Nestroy has a square—Nestroyplatz—named after him in Vienna, as well as the station Nestroyplatz on Line 1 of the Vienna U-Bahn, which opened in 1979. When the Reichsbrücke had to be rebuilt after its collapse in 1976, the tender was won by a consortium named Project Johann Nestroy. The official name of the newly built bridge is probably Johann Nestroy Brücke, but that name doesn't seem to have any currency.

One of the most important German speaking theatre awards is named after Nestroy. The Nestroy Theatre Prize is an annual award for primarily Austrian theatre with Oscar-like categories. Its ceremony is held in Vienna and broadcast live on national television.
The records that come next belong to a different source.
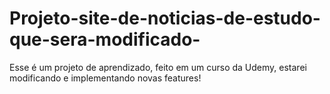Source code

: # Projeto-site-de-noticias-de-estudo-que-sera-modificado-
Esse é um projeto de aprendizado, feito em um curso da Udemy, estarei modificando e implementando novas features!
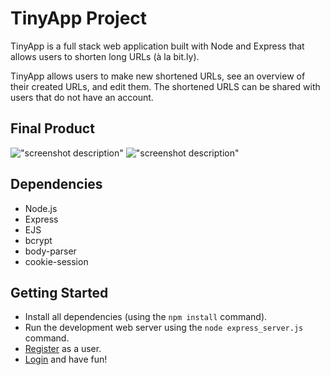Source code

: # TinyApp Project

TinyApp is a full stack web application built with Node and Express that allows users to shorten long URLs (à la bit.ly).

TinyApp allows users to make new shortened URLs, see an overview of their created URLs, and edit them. The shortened URLS can be shared with users that do not have an account.

## Final Product

!["screenshot description"](#)
!["screenshot description"](#)

## Dependencies

- Node.js
- Express
- EJS
- bcrypt
- body-parser
- cookie-session

## Getting Started

- Install all dependencies (using the `npm install` command).
- Run the development web server using the `node express_server.js` command.
- [Register](http://localhost:8080/register) as a user.
- [Login](http://localhost:8080/login) and have fun!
The Austrian illustrator and painter Reinhard Trinkler adapted Nestroy's play Der Talisman for a graphic novel of the same name.

Austrian philosopher Ludwig Wittgenstein quotes Nestroy's play Der Schützling at the very beginning of his magnum opus, the Philosophical Investigations (1953): "Anyway, the thing about progress is that it looks much greater than it really is."